▸ Task item A: Could you reproduce word for word the passage of the Chernobyl DVD review between "Chernobyl (Acorn). The" and "cats are slaughtered.", inclusive?
▸ Task item B: How would the Chernobyl DVD review go on from its final sentence? Write the continuation.

▸ Excerpted text:
******************************

The ultimate disaster movie – and it’s for real

The ultimate disaster movie – and it’s for real

Robert Tanitch reviews the latest DVDs

Chernobyl (Acorn). The mini-series begins with a minute by minute reconstruction of the world’s largest nuclear disaster. It was in 1986 in the Ukraine. The sheer scale of the explosion is awesome. The tension is immediate. The bravery and self- sacrifice of the plant workers, the volunteers, the firemen and the miners to contain the damage is deeply moving.

Director Johan Renck takes a documentary approach to the horrors of radiation and the aftermath. The contamination on face and bodies is shown in graphic detail. 117,000 people had to be evacuated. Concrete is poured on top of buried coffins. Livestock, dogs and cats are slaughtered.

******************************

▸ Record set:
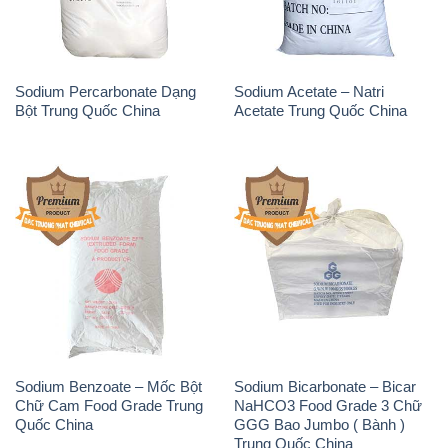
Sodium Benzoate – Mốc Bột
Sodium Bicarbonate – Bicar
Chữ Cam Food Grade Trung
NaHCO3 Food Grade 3 Chữ
Quốc China
GGG Bao Jumbo ( Bành )
Trung Quốc China
Phèn Nhôm – Al2(SO4)3 17%
Sodium Sulfide NA2S – Đá
Trung Quốc China
Thối Liyuan Trung Quốc China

******************************

▸ Exercise answer A:
Chernobyl (Acorn). The mini-series begins with a minute by minute reconstruction of the world’s largest nuclear disaster. It was in 1986 in the Ukraine. The sheer scale of the explosion is awesome. The tension is immediate. The bravery and self- sacrifice of the plant workers, the volunteers, the firemen and the miners to contain the damage is deeply moving.

Director Johan Renck takes a documentary approach to the horrors of radiation and the aftermath. The contamination on face and bodies is shown in graphic detail. 117,000 people had to be evacuated. Concrete is poured on top of buried coffins. Livestock, dogs and cats are slaughtered.

▸ Exercise answer B:
The film exposes the lies and the cover-up, endemic in a totalitarian state. The cast is headed by Jared Harris who plays the chief nuclear physicist fully aware of the enormity of trying to fix something that has never happened before and, for political reasons, having to lie. Stellan Skarsgård is the Deputy Prime Minister. Emily Watson plays a fictional character, a composite of many people. Paul Ritter is the test supervisor who did not follow procedure.

The series ends with the criminal trial. The explosion was caused by a flaw in the reactor design and cost-cutting. The number of people who died from cancer in the long term is not officially known but it is huge.

Blue (Sparky Pictures) is an Australian documentary by Katrina Holden about our failure to protect our ocean. Here is another potential disaster in the making. Less than 5% of the ocean is protected from fishing and industrialisation. The ocean is emptying at an alarming rate and filling with trash. Chicks are born with plastic in their stomachs. In two decades there will be more plastic than fish in the sea. Turtles are being killed by ghost nets. The illegal trade on sharks (killed for their fins) continues in Indonesia. Tuna are heading for extinction. The message is loud and clear: stop eating unsustainable fish.